Christopher Ramsden, M.D.


Laboratory of Clinical Investigation / Lipid Peroxidation Unit


251 Bayview Boulevard
Suite 100
Baltimore, MD 21224


Research Topics

The objectives of the Lipid Peroxidation Unit are: (1) to discover new mediators and mechanisms linking lipids to age-associated diseases, with an emphasis on chronic pain and Alzheimer’s disease, and (2) to translate these discoveries into targeted, safe and effective diet and drug-based treatments. The Unit applies an interdisciplinary, translational approach—comprising randomized controlled trials, non-randomized and postmortem studies, missing data recovery, synthetic and analytical chemistry, animal models, immunohistochemistry, and cellular and ex vivo assays—to achieve these objectives.


Dr. Ramsden is a Clinical Investigator in the Intramural Program of the NIH, Commander in the Commissioned Corps of the U.S. Public Health Service (PHS), and Adjunct Faculty at UNC-Chapel Hill. After completing a medical internship and then residency training in Physical Medicine & Rehabilitation at the Rehabilitation Institute of Chicago, he was a clinical research fellow at UNC-Chapel Hill before joining the Intramural Program of the NIAAA in 2009. In 2016, he was appointed to a Clinical Tenure-Track position as the Head of the Lipid Peroxidation Unit, within the Laboratory of Clinical Investigation in the NIA in Baltimore, MD, with a joint Tenure-Track appointment in the Intramural Program of NIAAA in Bethesda, MD. Dr. Ramsden leads an interdisciplinary, translational research program investigating the roles of lipid mediators and lipid-related mechanisms underlying the pathogenesis of age-associated diseases, with an emphasis on chronic pain and neurodegenerative conditions. Dr. Ramsden also serves as Chief Medical Officer for PHS-1 Rapid Deployment Force team of the Commissioned Corps.

Selected Publications

  1. Ramsden CE, Domenichiello AF, Yuan ZX, Sapio MR, Keyes GS, Mishra SK, Gross JR, Majchrzak-Hong S, Zamora D, Horowitz MS, Davis JM, Sorokin AV, Dey A, LaPaglia DM, Wheeler JJ, Vasko MR, Mehta NN, Mannes AJ, Iadarola MJ. A systems approach for discovering linoleic acid derivatives that potentially mediate pain and itch. Sci Signal. 2017;10(493).

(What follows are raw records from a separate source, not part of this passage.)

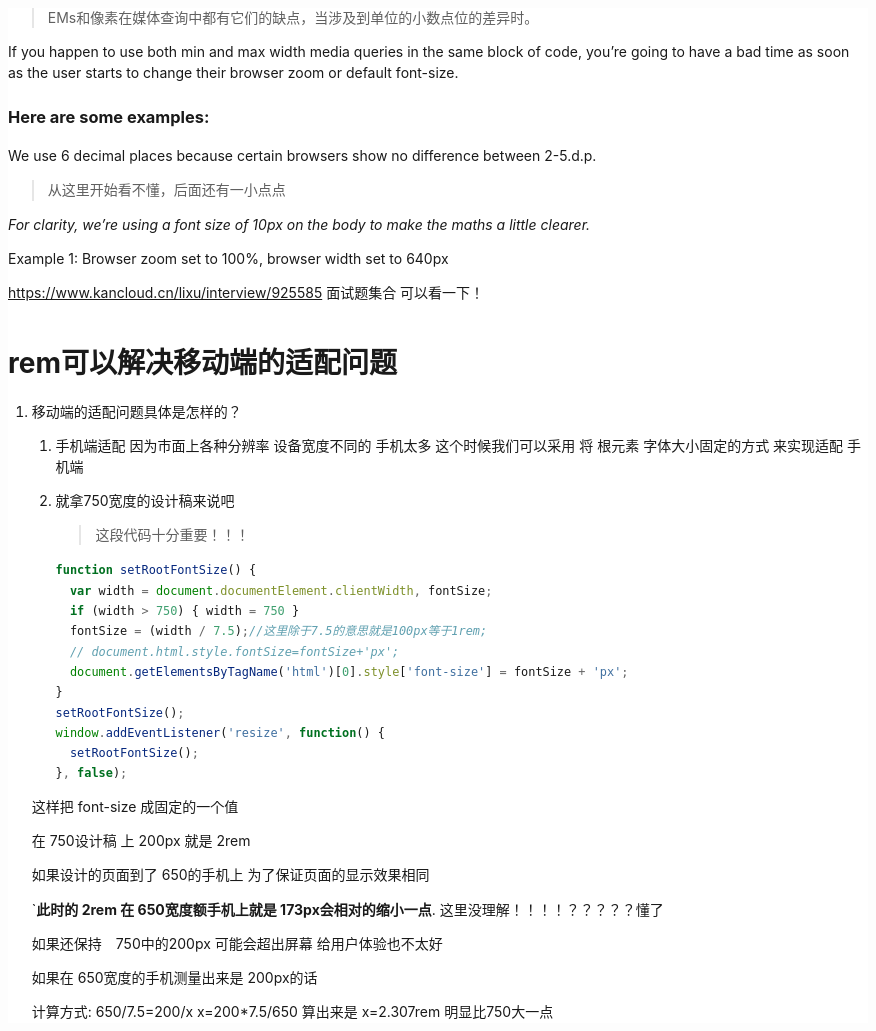 > EMs和像素在媒体查询中都有它们的缺点，当涉及到单位的小数点位的差异时。

If you happen to use both min and max width media queries in the same block of code, you’re going to have a bad time as soon as the user starts to change their browser zoom or default font-size.

### Here are some examples:

We use 6 decimal places because certain browsers show no difference between 2-5.d.p.

> 从这里开始看不懂，后面还有一小点点

*For clarity, we’re using a font size of 10px on the body to make the maths a little clearer.*

Example 1: Browser zoom set to 100%, browser width set to 640px





https://www.kancloud.cn/lixu/interview/925585 面试题集合 可以看一下！

# rem可以解决移动端的适配问题

1. 移动端的适配问题具体是怎样的？

   1. 手机端适配 因为市面上各种分辨率 设备宽度不同的 手机太多 这个时候我们可以采用 将
      根元素 字体大小固定的方式 来实现适配 手机端

   2. 就拿750宽度的设计稿来说吧

      > 这段代码十分重要！！！

      ```javascript
      function setRootFontSize() {
      	var width = document.documentElement.clientWidth, fontSize;
      	if (width > 750) { width = 750 }
      	fontSize = (width / 7.5);//这里除于7.5的意思就是100px等于1rem;
      	// document.html.style.fontSize=fontSize+'px';
      	document.getElementsByTagName('html')[0].style['font-size'] = fontSize + 'px';	
      }	
      setRootFontSize();	
      window.addEventListener('resize', function() {
      	setRootFontSize();
      }, false);
      ```

   这样把 font-size 成固定的一个值

   在 750设计稿 上 200px 就是 2rem

   如果设计的页面到了 650的手机上 为了保证页面的显示效果相同

   `**此时的 2rem 在 650宽度额手机上就是 173px会相对的缩小一点**. 这里没理解！！！！？？？？？懂了

   如果还保持　750中的200px 可能会超出屏幕 给用户体验也不太好

   如果在 650宽度的手机测量出来是 200px的话

   计算方式: 650/7.5=200/x x=200*7.5/650 算出来是 x=2.307rem 明显比750大一点

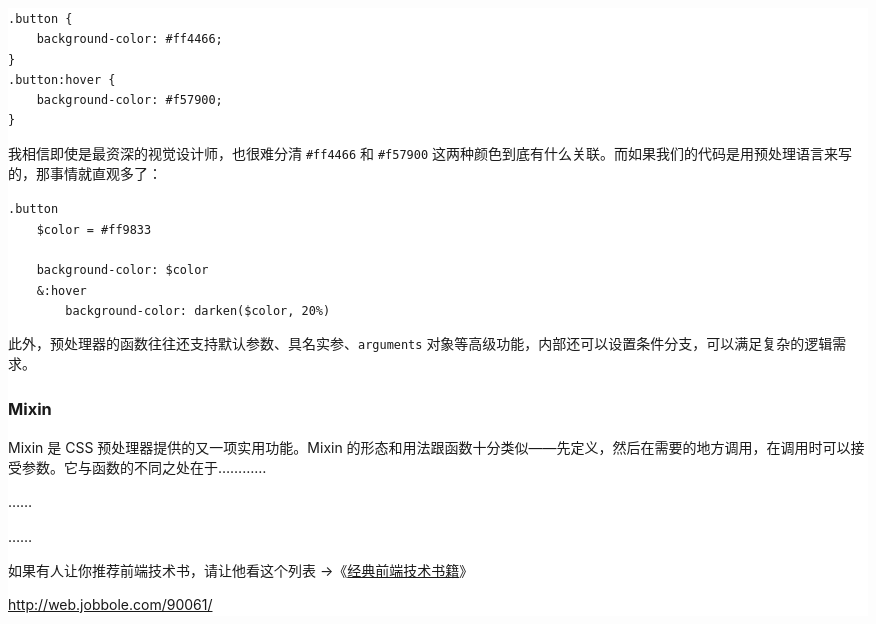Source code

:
 ```
.button {
	background-color: #ff4466;
}
.button:hover {
	background-color: #f57900;
}
```

我相信即使是最资深的视觉设计师，也很难分清 `#ff4466` 和 `#f57900` 这两种颜色到底有什么关联。而如果我们的代码是用预处理语言来写的，那事情就直观多了：

```
.button
	$color = #ff9833
 
	background-color: $color
	&:hover
		background-color: darken($color, 20%)
```

此外，预处理器的函数往往还支持默认参数、具名实参、`arguments` 对象等高级功能，内部还可以设置条件分支，可以满足复杂的逻辑需求。

### Mixin

Mixin 是 CSS 预处理器提供的又一项实用功能。Mixin 的形态和用法跟函数十分类似——先定义，然后在需要的地方调用，在调用时可以接受参数。它与函数的不同之处在于…………

……

……

如果有人让你推荐前端技术书，请让他看这个列表 ->《[经典前端技术书籍](http://web.jobbole.com/86734/)》



http://web.jobbole.com/90061/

  2. Ramsden CE, Faurot KR, Zamora D, Suchindran CM, Macintosh BA, Gaylord S, Ringel A, Hibbeln JR, Feldstein AE, Mori TA, Barden A, Lynch C, Coble R, Mas E, Palsson O, Barrow DA, Mann JD. Targeted alteration of dietary n-3 and n-6 fatty acids for the treatment of chronic headaches: a randomized trial. Pain. 2013;154(11):2441-51.

  3. Ramsden CE, Zamora D, Majchrzak-Hong S, Faurot KR, Broste SK, Frantz RP, Davis JM, Ringel A, Suchindran CM, Hibbeln JR. Re-evaluation of the traditional diet-heart hypothesis: analysis of recovered data from Minnesota Coronary Experiment (1968-73). BMJ. 2016;353:i1246.

  4. Ramsden CE, Zamora D, Leelarthaepin B, Majchrzak-Hong SF, Faurot KR, Suchindran CM, Ringel A, Davis JM, Hibbeln JR. Use of dietary linoleic acid for secondary prevention of coronary heart disease and death: evaluation of recovered data from the Sydney Diet Heart Study and updated meta-analysis. BMJ. 2013;346:e8707.

  5. Ramsden CE, Ringel A, Majchrzak-Hong SF, Yang J, Blanchard H, Zamora D, Loewke JD, Rapoport SI, Hibbeln JR, Davis JM, Hammock BD, Taha AY. Dietary linoleic acid-induced alterations in pro- and anti-nociceptive lipid autacoids: Implications for idiopathic pain syndromes? Mol Pain. 2016;12.